My '85 720 with the Z24 engine keeps failing the state emissions test with high CO levels. I've tuned this thing best I can (plugs, timing, all filters, oil change) which got it to pass the HC portion of the test, but the CO level won't go down. Anybody got ideas on what to try next?

Thanks!
Brian Read


----------



## Snellgelt (Nov 7, 2012)

Can you tell me if you did find a solution?
I'm having the same problem here in Colorado.

thanks!


----------



## smj999smj (Jan 1, 2006)

Since it's carburated, the thing to do would be to adjust the carburator idle mixture and monitor the reading with a gas analizer, which is something most people don't have access to, unfortunately,


----------



## Snellgelt (Nov 7, 2012)

Shop has already done that - result were WELL within spec for the NO and HC, but not for the CO (initially 70, now 56 and 40 is the limit) ... in the process we noticed that the prior owner has removed most of the emissions equipment.

Now I am in need of the vacuum switches, AB valve, vapor canister with vacuum switch and check connector, to name a few)

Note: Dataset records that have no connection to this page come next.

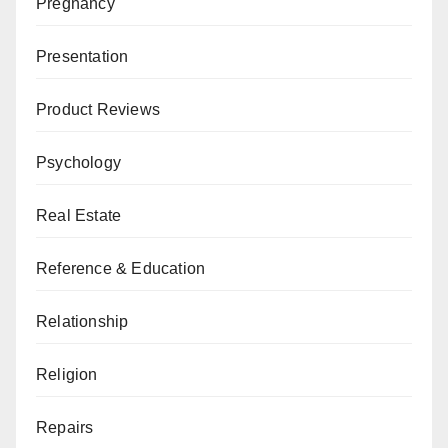
Pregnancy
Presentation
Product Reviews
Psychology
Real Estate
Reference & Education
Relationship
Religion
Repairs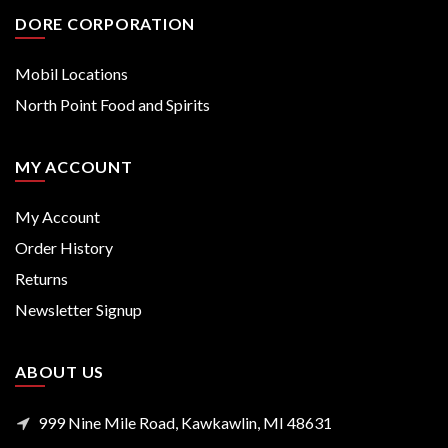
DORE CORPORATION
Mobil Locations
North Point Food and Spirits
MY ACCOUNT
My Account
Order History
Returns
Newsletter Signup
ABOUT US
999 Nine Mile Road, Kawkawlin, MI 48631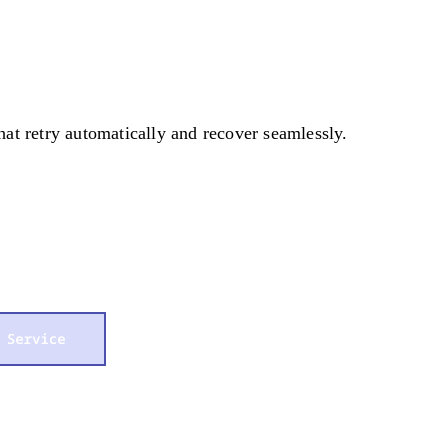
that retry automatically and recover seamlessly.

Is there anybody out there ..... who has these parts and doesn't need them? My vehicle is a 1986 (built in 1985) Nissan 720 standard bed, 2wd, Z24 with 5 speed manual.

Doreen
Colorado


----------



## smj999smj (Jan 1, 2006)

The vapor canister is not going to affect your CO readings; its use is to store fuel tank vapors when the engine is not running until a later time when they can be introduced to the intake manifold and burned in the combustion process. High CO is the result of incomplete combustion and can be caused by a number of things, including a dirty air filter, faulty oxygen sensor (something I would replace if it's original or has been installed for a long time), faulty TPS, faulty ECT or a faulty thermostat.


----------



## Snellgelt (Nov 7, 2012)

ok - makes sense. I'm looking at my diagram but I don't see "TPS" nor "ECT"- would you please tell me what these are?

thank you so much!


----------



## smj999smj (Jan 1, 2006)

Well, forget about the TPS as you wouldn't have that. The Engine Coolant Temperature Sensor (also referred to as the "ECT," "Water temp sensor" or "Cylinder Head temp sensor") will "usually" be located not for from the thermostat housing. I don't work on too many Z24S engines these days, so my memory fails. It'll be a two wire plug and the wires will probably be yellow w/ blue stripe and yellow w/ green stripe.


----------